RPAF: A Reinforcement Prediction-Allocation Framework for Cache Allocation in Large-Scale Recommender Systems
Shuo Su, Xiaoshuang Chen, Yao Wang, Yulin Wu, Ziqiang Zhang, Kaiqiao Zhan, Ben Wang, Kun Gai
TL;DR
RPAF tackles cache-based caching under strict, global per-period budgets in large-scale recommender systems. It decomposes the problem into a prediction stage that uses a constrained RL approach with a Relaxed Local Allocator (RLA) and an allocation stage that employs PoolRank for streaming decisions, ensuring budget feasibility.
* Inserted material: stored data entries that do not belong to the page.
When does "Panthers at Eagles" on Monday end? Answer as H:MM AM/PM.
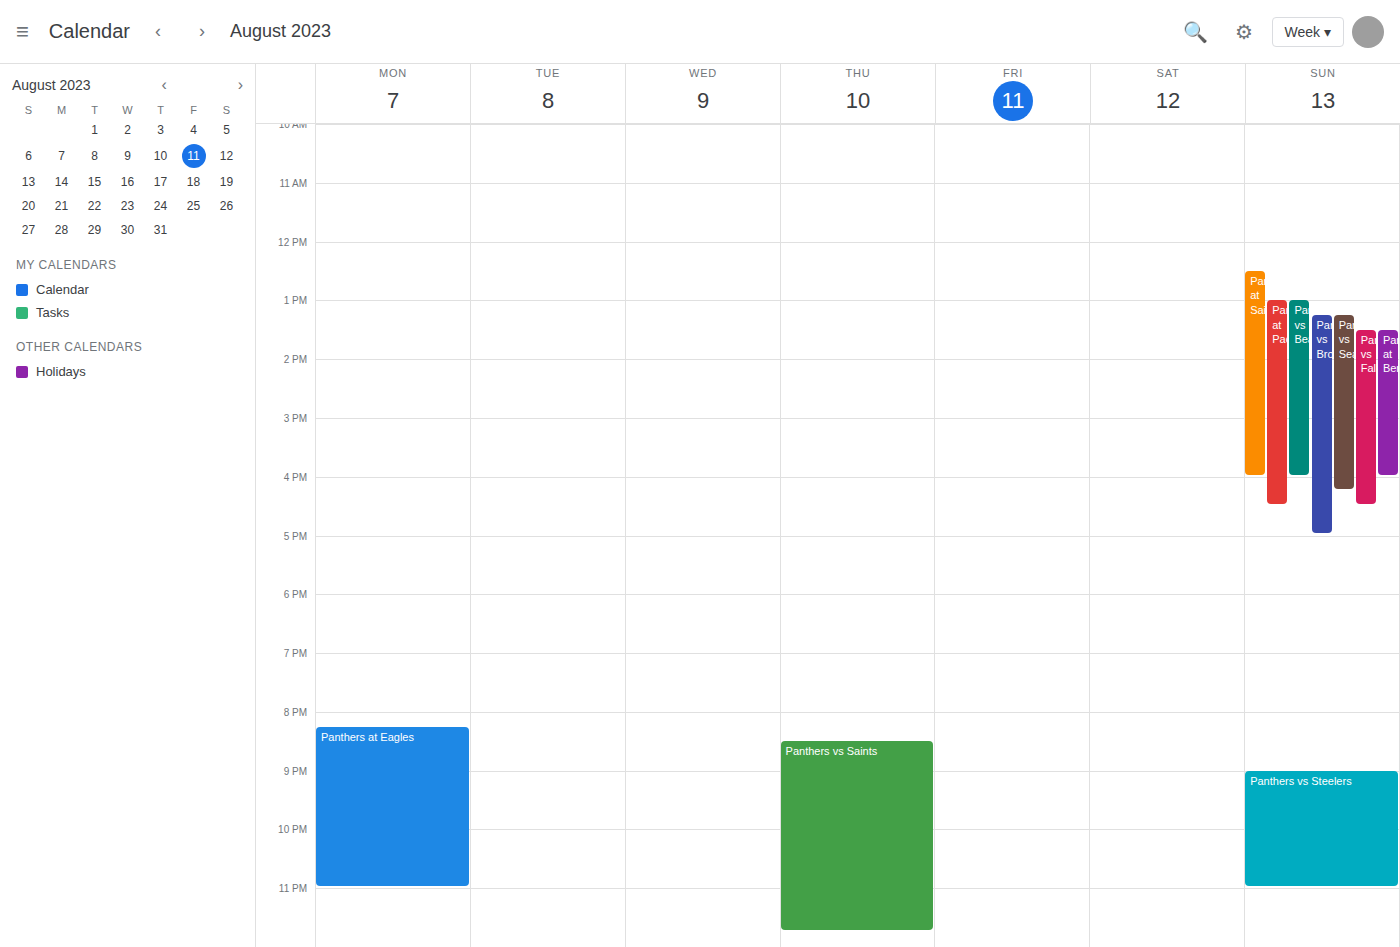
11:00 PMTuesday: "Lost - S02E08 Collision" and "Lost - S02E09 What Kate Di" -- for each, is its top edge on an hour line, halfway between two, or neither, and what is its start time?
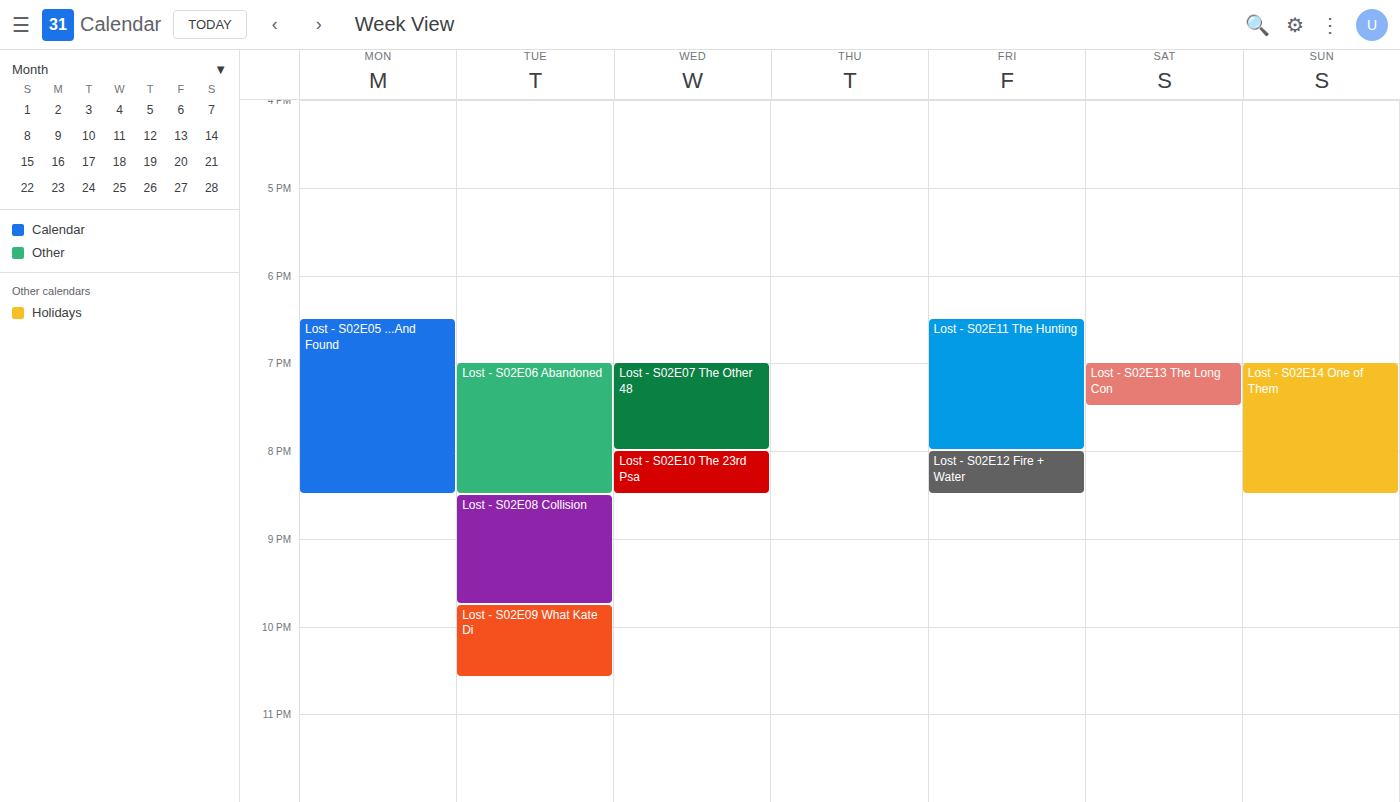
"Lost - S02E08 Collision": 8:30 PM, halfway between the 8 PM and 9 PM lines. "Lost - S02E09 What Kate Di": 9:45 PM, neither: three quarters of the way from the 9 PM line to the 10 PM line.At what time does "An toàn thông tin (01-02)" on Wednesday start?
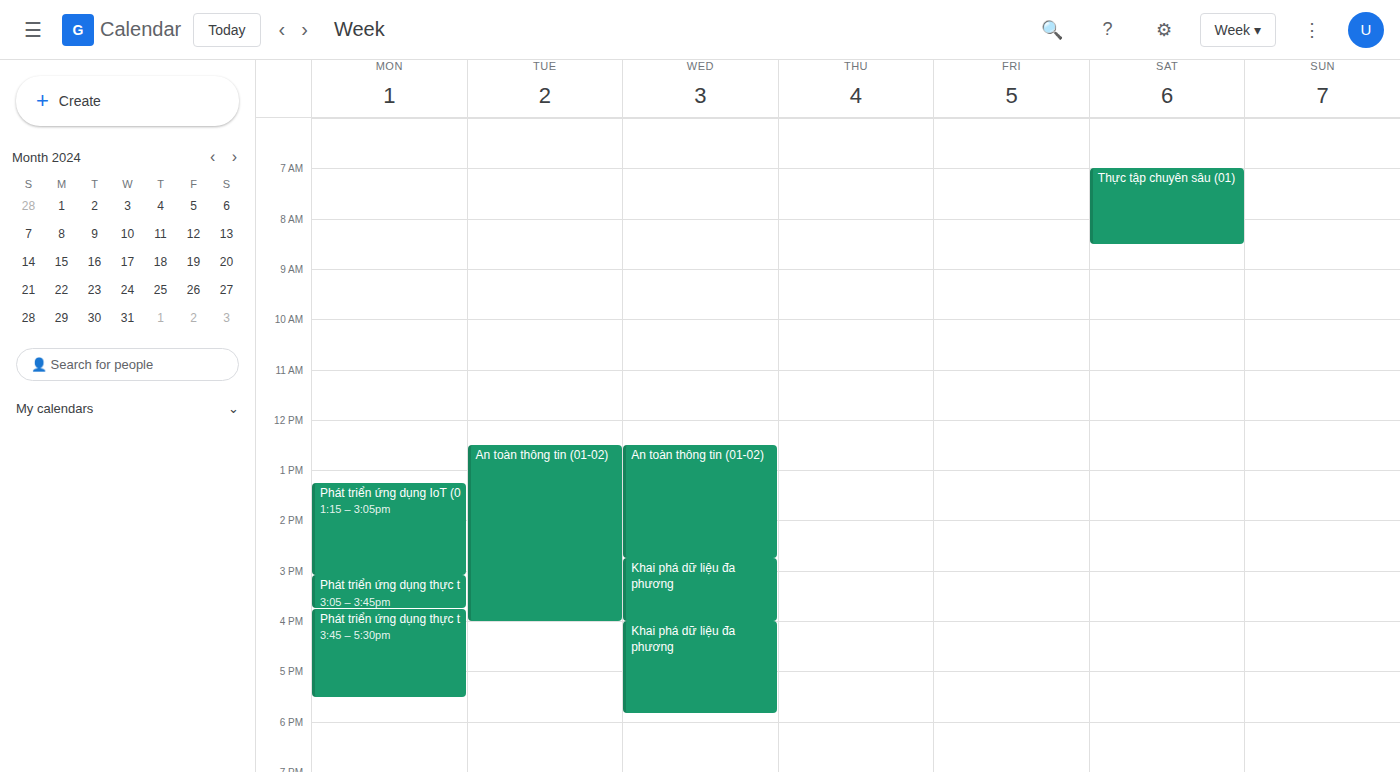
12:30 PMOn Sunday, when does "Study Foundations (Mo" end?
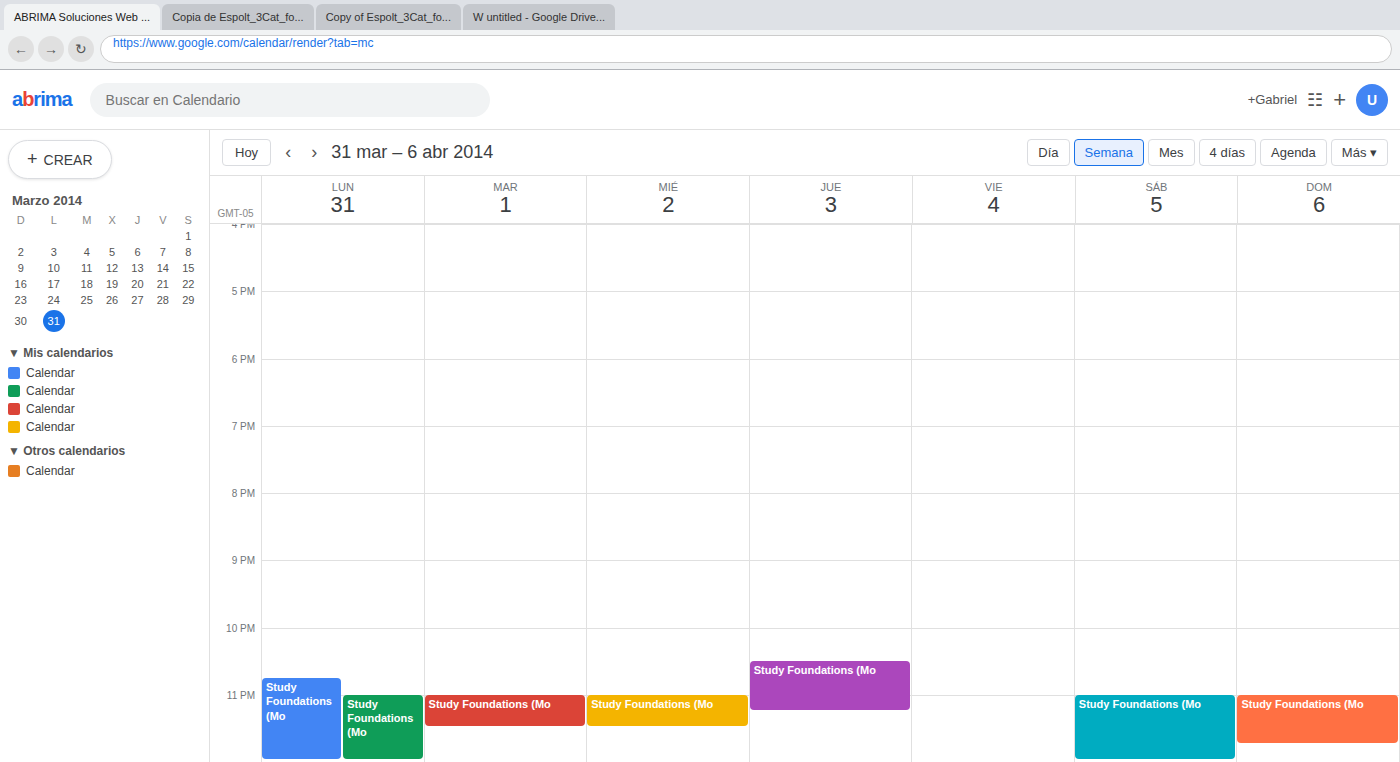
11:45 PMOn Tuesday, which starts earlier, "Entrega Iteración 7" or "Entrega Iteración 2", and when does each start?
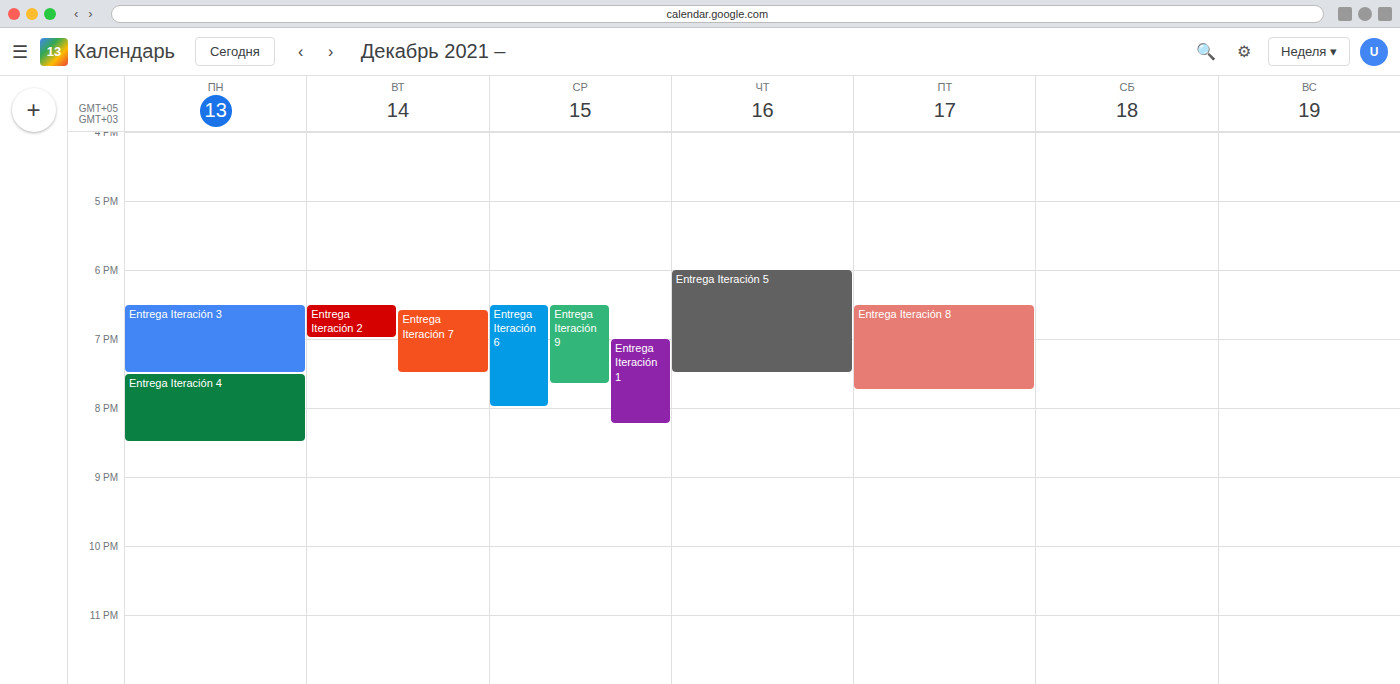
"Entrega Iteración 2" 6:30 PM; "Entrega Iteración 7" 6:35 PM.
The approach demonstrates superior performance to state-of-the-art baselines in offline simulations and delivers practical gains in online deployments, including improved daily watch time and user engagement. The work advances cache-augmented recommender design by explicitly modeling value-strategy dependency and enabling real-time streaming allocation under tight budgets.
Abstract
Modern recommender systems are built upon computation-intensive infrastructure, and it is challenging to perform real-time computation for each request, especially in peak periods, due to the limited computational resources. Recommending by user-wise result caches is widely used when the system cannot afford a real-time recommendation. However, it is challenging to allocate real-time and cached recommendations to maximize the users' overall engagement. This paper shows two key challenges to cache allocation, i.e., the value-strategy dependency and the streaming allocation. Then, we propose a reinforcement prediction-allocation framework (RPAF) to address these issues. RPAF is a reinforcement-learning-based two-stage framework containing prediction and allocation stages. The prediction stage estimates the values of the cache choices considering the value-strategy dependency, and the allocation stage determines the cache choices for each individual request while satisfying the global budget constraint. We show that the challenge of training RPAF includes globality and the strictness of budget constraints, and a relaxed local allocator (RLA) is proposed to address this issue. Moreover, a PoolRank algorithm is used in the allocation stage to deal with the streaming allocation problem. Experiments show that RPAF significantly improves users' engagement under computational budget constraints.